The wide-ranging, one-hour news conference was arranged to coincide with the release Tuesday of A.C. Nielsen Co. figures that made official what had been expected for several months--that NBC, was first in the just-ended prime-time season. Until last year, when it finished a strong second to CBS, NBC had been No. 3 for nine consecutive seasons.
Ironically, NBC’s victory was mildly marred by its third-place ratings finish in the last week of the 1985-86 season. CBS was first for the week and ABC second. But the 30-week Nielsen averages showed that NBC the overall victor with a 17.5 ratings average, representing about 15 million households.
CBS, for six seasons the ratings champ, was second, with a 16.7 average, while troubled ABC, third last season, repeated that performance this season with a dismal 14.9 rating. Each rating point represents 859,000 homes.
Tartikoff called the victory “the culmination of a lot of building blocks over a lot of seasons.” The network’s long-awaited triumph was due in large part to the hit “The Cosby Show,” “Family Ties,” “Miami Vice” and the new “The Golden Girls.”
He also called called on the industry to adopt a 52-week television season instead of the current 30-week season now commonly used by advertisers and the networks.
Tartikoff argued that “it makes tremendous sense for advertisers to buy 52 weeks a year” and for networks to program on that basis instead of relying heavily on reruns during the summer and sprinkling in repeats the rest of the year.
A year-round season, he said, would lead to “better-caliber programming,” improve all three networks’ ratings and perhaps even boost improve network profits.
On other matters, Tartikoff, sitting in a TV studio at NBC’s Burbank offices, said that:
--NBC News’ new on-again, off-again news-magazine series, previously called “American Almanac,” definitely will get a weekly tryout run in June, although with an as-yet-undecided new title.
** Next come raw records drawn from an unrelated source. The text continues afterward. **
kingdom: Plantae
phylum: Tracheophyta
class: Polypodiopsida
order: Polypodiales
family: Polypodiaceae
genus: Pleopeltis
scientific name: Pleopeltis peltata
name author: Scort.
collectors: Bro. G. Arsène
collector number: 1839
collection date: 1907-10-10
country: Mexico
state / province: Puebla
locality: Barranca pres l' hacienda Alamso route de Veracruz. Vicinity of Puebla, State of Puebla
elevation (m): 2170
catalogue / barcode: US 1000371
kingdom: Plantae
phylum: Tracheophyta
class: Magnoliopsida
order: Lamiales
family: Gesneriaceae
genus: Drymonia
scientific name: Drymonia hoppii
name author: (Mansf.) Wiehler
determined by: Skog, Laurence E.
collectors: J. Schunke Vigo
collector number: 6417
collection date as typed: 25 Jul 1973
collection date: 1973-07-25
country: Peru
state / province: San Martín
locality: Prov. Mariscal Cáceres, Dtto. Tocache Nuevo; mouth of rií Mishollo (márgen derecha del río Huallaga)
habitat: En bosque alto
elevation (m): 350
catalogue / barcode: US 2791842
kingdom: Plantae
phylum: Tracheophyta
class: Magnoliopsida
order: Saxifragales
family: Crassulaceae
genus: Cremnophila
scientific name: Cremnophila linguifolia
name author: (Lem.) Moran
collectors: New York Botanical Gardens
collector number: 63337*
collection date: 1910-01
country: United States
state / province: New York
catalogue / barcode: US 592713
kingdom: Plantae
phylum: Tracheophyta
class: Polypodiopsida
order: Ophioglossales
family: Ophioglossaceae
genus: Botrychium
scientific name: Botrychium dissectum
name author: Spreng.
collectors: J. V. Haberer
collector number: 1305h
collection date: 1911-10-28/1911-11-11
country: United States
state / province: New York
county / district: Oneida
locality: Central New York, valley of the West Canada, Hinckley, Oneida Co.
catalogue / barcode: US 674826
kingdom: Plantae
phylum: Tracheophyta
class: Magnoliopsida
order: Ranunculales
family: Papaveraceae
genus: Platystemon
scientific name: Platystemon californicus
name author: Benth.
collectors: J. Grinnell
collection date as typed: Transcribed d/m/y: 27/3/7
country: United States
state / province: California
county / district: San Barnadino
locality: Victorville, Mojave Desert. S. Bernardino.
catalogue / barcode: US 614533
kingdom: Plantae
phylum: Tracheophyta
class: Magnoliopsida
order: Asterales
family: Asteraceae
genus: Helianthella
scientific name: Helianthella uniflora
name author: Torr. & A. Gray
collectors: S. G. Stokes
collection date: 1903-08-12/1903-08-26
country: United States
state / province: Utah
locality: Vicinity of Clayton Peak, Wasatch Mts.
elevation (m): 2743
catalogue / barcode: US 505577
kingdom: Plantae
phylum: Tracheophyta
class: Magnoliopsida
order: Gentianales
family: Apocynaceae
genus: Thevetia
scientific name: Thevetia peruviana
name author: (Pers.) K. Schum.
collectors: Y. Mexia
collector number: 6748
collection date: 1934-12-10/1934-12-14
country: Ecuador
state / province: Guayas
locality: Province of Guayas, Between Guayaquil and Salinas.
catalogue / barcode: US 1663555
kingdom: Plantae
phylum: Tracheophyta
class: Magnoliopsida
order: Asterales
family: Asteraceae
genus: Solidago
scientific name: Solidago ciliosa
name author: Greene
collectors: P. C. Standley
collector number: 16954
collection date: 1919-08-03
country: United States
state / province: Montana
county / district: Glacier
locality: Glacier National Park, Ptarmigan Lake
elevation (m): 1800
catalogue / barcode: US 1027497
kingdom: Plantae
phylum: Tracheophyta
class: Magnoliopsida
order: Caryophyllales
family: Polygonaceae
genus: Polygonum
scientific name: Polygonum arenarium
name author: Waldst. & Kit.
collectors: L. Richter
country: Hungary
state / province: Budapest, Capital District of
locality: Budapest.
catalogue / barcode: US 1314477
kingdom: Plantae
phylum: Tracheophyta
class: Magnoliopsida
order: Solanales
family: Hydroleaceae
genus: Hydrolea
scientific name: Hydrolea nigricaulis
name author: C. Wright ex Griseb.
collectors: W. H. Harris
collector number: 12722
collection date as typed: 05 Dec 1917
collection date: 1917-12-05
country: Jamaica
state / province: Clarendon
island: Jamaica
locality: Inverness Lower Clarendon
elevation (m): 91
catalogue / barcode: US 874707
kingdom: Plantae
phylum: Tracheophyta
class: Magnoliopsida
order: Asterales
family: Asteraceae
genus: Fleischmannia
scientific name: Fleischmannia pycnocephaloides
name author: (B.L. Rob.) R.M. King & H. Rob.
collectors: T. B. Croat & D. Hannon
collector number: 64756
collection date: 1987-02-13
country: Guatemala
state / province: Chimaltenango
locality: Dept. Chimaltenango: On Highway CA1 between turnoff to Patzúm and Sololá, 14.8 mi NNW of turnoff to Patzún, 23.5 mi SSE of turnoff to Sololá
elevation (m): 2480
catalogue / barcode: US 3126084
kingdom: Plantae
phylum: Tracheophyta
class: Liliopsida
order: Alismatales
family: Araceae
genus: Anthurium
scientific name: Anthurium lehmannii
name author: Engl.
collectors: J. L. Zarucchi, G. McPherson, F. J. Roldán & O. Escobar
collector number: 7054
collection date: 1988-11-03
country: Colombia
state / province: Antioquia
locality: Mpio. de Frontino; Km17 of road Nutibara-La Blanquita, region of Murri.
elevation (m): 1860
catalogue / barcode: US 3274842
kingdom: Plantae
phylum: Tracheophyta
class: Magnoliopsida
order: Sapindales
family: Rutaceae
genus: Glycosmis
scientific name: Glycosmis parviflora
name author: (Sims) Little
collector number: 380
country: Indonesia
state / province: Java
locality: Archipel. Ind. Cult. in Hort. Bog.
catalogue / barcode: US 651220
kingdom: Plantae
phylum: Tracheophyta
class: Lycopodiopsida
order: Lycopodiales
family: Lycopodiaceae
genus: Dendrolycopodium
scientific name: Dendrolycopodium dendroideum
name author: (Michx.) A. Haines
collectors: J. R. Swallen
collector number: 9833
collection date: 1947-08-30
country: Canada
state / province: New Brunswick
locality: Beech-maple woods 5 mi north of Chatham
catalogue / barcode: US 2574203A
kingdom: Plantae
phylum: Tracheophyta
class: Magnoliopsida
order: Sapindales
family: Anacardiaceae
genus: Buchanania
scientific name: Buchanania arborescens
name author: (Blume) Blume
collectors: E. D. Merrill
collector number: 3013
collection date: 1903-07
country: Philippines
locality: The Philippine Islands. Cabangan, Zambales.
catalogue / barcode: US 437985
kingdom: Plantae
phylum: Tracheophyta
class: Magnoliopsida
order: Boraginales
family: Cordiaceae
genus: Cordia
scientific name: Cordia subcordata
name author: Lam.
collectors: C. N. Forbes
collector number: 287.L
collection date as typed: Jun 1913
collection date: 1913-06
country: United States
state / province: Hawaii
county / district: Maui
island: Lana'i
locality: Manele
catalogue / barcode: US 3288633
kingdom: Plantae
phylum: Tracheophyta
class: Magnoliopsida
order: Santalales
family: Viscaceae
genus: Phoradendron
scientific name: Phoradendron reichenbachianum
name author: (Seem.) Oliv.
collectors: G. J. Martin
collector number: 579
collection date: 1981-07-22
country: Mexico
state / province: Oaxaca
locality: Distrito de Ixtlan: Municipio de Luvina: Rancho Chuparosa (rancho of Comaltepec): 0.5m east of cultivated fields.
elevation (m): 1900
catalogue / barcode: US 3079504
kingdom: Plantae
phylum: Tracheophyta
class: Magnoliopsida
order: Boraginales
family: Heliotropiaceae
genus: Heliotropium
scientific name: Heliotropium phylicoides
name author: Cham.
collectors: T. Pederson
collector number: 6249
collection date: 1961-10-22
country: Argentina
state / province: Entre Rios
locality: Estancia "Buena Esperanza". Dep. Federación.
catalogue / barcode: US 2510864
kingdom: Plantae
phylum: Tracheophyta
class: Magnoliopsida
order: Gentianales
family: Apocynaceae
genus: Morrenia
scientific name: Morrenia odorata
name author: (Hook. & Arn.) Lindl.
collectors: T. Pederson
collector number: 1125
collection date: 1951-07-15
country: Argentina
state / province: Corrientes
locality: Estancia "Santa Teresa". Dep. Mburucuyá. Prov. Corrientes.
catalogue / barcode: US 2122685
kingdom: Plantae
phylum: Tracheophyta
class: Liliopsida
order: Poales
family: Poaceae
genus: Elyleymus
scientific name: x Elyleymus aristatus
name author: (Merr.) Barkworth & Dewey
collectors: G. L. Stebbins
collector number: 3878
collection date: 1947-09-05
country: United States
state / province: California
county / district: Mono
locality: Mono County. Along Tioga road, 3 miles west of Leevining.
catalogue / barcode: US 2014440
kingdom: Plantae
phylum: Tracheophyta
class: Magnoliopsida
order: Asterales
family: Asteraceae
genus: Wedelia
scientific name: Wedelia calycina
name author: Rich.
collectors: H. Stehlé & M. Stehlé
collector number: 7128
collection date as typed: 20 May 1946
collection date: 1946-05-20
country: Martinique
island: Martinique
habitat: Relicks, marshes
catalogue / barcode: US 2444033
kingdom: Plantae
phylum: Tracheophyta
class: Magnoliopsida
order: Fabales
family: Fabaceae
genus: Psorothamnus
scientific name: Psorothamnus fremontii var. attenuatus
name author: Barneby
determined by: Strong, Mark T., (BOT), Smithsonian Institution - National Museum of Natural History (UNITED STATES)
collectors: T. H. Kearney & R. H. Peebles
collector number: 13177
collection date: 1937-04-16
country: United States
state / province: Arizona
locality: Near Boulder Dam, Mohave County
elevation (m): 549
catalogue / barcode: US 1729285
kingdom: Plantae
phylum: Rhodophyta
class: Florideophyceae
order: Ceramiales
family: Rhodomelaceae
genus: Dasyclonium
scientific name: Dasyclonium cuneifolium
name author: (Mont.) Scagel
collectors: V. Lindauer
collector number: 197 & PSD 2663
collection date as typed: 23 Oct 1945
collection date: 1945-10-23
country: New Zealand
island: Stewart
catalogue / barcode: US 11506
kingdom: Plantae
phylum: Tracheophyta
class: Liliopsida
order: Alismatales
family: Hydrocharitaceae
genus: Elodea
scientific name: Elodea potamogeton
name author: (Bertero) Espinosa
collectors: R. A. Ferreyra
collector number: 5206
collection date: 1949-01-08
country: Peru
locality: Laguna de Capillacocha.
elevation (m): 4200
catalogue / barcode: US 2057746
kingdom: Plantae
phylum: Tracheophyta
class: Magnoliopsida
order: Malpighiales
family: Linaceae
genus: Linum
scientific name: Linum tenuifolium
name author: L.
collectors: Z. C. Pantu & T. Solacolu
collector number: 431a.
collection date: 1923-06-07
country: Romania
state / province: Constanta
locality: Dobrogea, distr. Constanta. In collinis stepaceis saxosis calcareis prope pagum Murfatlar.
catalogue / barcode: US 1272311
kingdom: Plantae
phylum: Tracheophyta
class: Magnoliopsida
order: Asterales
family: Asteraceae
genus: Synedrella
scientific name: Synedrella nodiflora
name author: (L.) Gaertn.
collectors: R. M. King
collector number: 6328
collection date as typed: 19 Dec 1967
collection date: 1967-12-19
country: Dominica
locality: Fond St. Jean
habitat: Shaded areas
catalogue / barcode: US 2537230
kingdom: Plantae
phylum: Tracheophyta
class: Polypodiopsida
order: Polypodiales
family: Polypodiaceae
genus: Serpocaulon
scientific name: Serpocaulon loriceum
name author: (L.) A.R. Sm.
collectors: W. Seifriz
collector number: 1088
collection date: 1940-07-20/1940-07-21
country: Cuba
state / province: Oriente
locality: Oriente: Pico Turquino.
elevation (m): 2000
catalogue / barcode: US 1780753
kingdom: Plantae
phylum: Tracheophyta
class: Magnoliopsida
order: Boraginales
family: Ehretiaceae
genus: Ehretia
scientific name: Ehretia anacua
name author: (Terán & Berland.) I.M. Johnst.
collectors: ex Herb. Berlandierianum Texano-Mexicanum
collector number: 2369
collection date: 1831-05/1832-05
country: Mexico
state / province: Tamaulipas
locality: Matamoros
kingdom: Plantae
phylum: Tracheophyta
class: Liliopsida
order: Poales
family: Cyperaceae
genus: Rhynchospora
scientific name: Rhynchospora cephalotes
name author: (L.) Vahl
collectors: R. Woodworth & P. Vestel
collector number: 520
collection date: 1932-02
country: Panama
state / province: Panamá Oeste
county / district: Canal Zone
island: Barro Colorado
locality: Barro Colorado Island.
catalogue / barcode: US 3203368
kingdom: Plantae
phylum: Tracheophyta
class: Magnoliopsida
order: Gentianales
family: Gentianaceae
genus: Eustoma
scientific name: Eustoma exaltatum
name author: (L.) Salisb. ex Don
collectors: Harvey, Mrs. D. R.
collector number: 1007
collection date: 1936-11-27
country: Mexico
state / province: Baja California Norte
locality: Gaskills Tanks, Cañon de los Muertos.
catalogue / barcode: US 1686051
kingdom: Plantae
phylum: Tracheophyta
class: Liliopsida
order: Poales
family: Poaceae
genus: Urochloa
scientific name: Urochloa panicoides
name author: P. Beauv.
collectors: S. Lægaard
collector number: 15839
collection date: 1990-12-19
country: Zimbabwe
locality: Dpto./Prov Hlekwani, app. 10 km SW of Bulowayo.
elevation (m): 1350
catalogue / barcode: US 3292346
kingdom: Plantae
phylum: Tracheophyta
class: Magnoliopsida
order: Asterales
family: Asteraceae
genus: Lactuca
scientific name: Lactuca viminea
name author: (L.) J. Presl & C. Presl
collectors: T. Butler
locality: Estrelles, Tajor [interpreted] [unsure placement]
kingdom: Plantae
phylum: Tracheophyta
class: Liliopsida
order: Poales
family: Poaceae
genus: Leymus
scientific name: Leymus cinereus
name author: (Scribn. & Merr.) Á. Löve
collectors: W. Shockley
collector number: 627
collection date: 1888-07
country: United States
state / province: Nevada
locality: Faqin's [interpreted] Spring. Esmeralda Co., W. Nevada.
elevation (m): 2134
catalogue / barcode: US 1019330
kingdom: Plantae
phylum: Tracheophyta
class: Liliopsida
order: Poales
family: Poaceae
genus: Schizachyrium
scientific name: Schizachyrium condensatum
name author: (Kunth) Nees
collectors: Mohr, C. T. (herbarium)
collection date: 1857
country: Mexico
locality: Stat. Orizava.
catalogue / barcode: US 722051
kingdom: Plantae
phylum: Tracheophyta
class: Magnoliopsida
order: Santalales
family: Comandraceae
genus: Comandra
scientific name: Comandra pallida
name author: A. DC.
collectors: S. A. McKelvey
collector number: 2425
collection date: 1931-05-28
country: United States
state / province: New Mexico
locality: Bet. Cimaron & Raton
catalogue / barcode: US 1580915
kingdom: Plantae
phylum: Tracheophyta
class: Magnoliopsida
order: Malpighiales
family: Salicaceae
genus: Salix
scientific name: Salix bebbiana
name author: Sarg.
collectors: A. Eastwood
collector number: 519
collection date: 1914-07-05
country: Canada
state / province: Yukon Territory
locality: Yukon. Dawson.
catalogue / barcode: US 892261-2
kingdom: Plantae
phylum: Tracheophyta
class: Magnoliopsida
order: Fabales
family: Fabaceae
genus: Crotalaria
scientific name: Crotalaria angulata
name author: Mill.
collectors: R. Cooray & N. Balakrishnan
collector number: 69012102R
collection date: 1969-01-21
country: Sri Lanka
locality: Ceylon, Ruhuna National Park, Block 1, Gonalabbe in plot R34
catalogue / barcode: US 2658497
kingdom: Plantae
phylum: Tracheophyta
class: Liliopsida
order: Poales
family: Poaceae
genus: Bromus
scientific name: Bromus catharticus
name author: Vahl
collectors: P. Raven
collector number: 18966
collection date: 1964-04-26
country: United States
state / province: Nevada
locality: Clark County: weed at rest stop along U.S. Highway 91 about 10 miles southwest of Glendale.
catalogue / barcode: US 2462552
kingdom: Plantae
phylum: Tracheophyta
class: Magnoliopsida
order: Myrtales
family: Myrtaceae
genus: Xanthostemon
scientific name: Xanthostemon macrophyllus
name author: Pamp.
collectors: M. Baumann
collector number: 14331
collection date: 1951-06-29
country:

The series will be co-anchored by Roger Mudd and Connie Chung.
--No decision has been made yet on the future of the 10-year-old “Saturday Night Live,” which some critics this season have assailed as past its prime. He said “I suppose that we’ll probably be making a judgment” about the show when NBC decides its new fall schedule, which is to be made public on May 15.
--ABC, whose programming department now is headed by the respected Brandon Stoddard, may “slowly but surely” begin a rebuilding process similar to that begun by NBC in 1982, a year after Fred Silverman left the then third-rated peacock network.
He also joked about program trends at rival networks, who also will announce their fall schedules in mid-May: “I’m not an expert on what ABC and CBS are doing. I think that certainly there are some clones of ‘Golden Girls.’ There are ‘Golden Boys,’ ‘Golden Uncles,’ ‘Younger Golden Girls,’ all sorts of programs that feature a more mature acting population.”
Tartikoff downplayed the current dispute between networks and program producers over so-called “license fees,” the money networks pay to partially finance programs. Producers and major studios, such as Universal, say that the fees need to be greatly increased because they’re running too much in the red to get the shows made.
Profits on the programs come when they are sold in syndication after broadcast by the networks.
“I think where there’s a will there’s a way,” Tartikoff said of the license fee dispute. “And I think a lot of the crying from the black tower at Universal and other places was an over-reaction to a momentary blip in the program syndication market-place.”